Although environmental legislation requests the protection of forest and establishment or maintenance of bio-corridors in rural landscapes, the effective enforcement of corresponding laws and regulations is rather weak in many countries. Thus, the farmers’ invasion into forest areas and the expansion of the agricultural frontiers are often tolerated.
Economic needs paired with population growth and the rather low value of forest areas generate increasing pressure on our natural resources.

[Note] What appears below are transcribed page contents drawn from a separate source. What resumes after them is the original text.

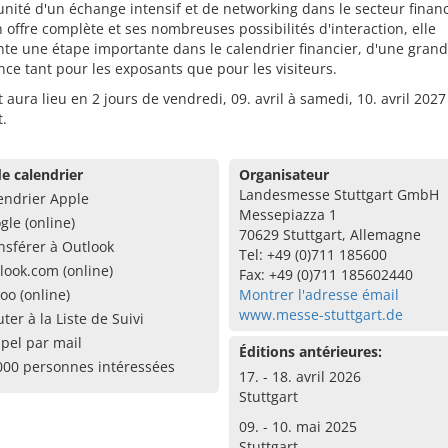
unité d'un échange intensif et de networking dans le secteur financ
 offre complète et ses nombreuses possibilités d'interaction, elle
te une étape importante dans le calendrier financier, d'une gran
ce tant pour les exposants que pour les visiteurs.
t aura lieu en 2 jours de vendredi, 09. avril à samedi, 10. avril 2027
t.
e calendrier
Organisateur
Landesmesse Stuttgart GmbH
endrier Apple
Messepiazza 1
gle (online)
70629 Stuttgart, Allemagne
nsférer à Outlook
Tel: +49 (0)711 185600
look.com (online)
Fax: +49 (0)711 185602440
oo (online)
Montrer l'adresse émail
www.messe-stuttgart.de
uter à la Liste de Suivi
pel par mail
Éditions antérieures:
000 personnes intéressées
17. - 18. avril 2026
Stuttgart
09. - 10. mai 2025
Stuttgart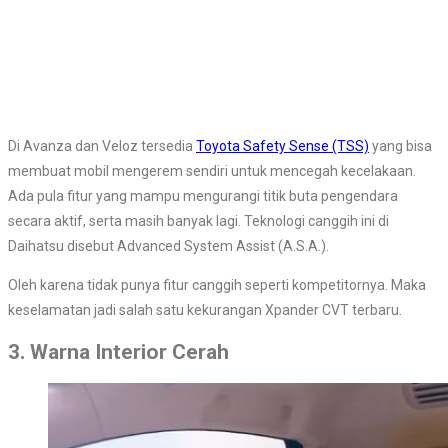
Di Avanza dan Veloz tersedia
Toyota Safety Sense (TSS)
yang bisa
membuat mobil mengerem sendiri untuk mencegah kecelakaan.
Ada pula fitur yang mampu mengurangi titik buta pengendara
secara aktif, serta masih banyak lagi. Teknologi canggih ini di
Daihatsu disebut Advanced System Assist (A.S.A.).
Oleh karena tidak punya fitur canggih seperti kompetitornya. Maka
keselamatan jadi salah satu kekurangan Xpander CVT terbaru.
3. Warna Interior Cerah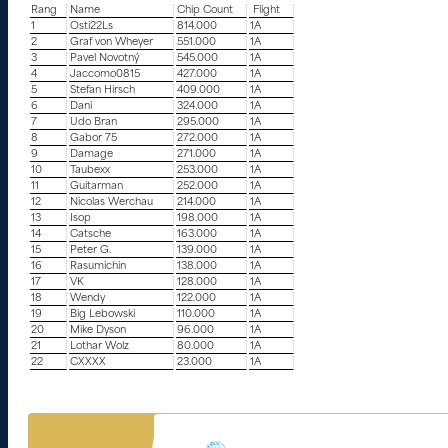
Rang
Name
Chip Count
Flight
1
Osti22Ls
814.000
1A
2
Graf von Wheyer
551.000
1A
3
Pavel Novotný
545.000
1A
4
Jaccomo0815
427.000
1A
5
Stefan Hirsch
409.000
1A
6
Dani
324.000
1A
7
Udo Bran
295.000
1A
8
Gabor 75
272.000
1A
9
Damage
271.000
1A
10
Taubexx
253.000
1A
11
Guitarman
252.000
1A
12
Nicolas Werchau
214.000
1A
13
Isop
198.000
1A
14
Catsche
163.000
1A
15
Peter G.
139.000
1A
16
Rasumichin
138.000
1A
17
VK
128.000
1A
18
Wendy
122.000
1A
19
Big Lebowski
110.000
1A
20
Mike Dyson
96.000
1A
21
Lothar Wolz
80.000
1A
22
CXXXX
23.000
1A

A solution needs to be based on sustainable intensification of current production systems, in particular at the level of smallholder farmers that are usually achieving yields below local and regional averages. Such systems need to be embedded in thorough landscape management schemes.
Coffee and deforestation as element of the work of HRNS
At Hanns R. Neumann Stiftung (HRNS), we are viewing trees as important elements in our programming efforts and are advancing in developing sound cooperation formats with farmers, qualified organizations and authorities to promote forests and agroforestry systems as components in sustainable coffee landscapes (e.g. in the initiative on coffee&climate: permanent preservation areas, shade management, windbreaks). Join us in establishing partnerships interested to explore, the land footprint of coffee and cooperate in pushing interventions for halting deforestation and generating experiences on the rehabilitation of degraded areas. The environmental services that are associated with intact ecosystems need to be acknowledged and valued for safeguarding the natural resources in coffee areas and providing producers with an environment in which they can develop livelihood concepts with a long-term perspective.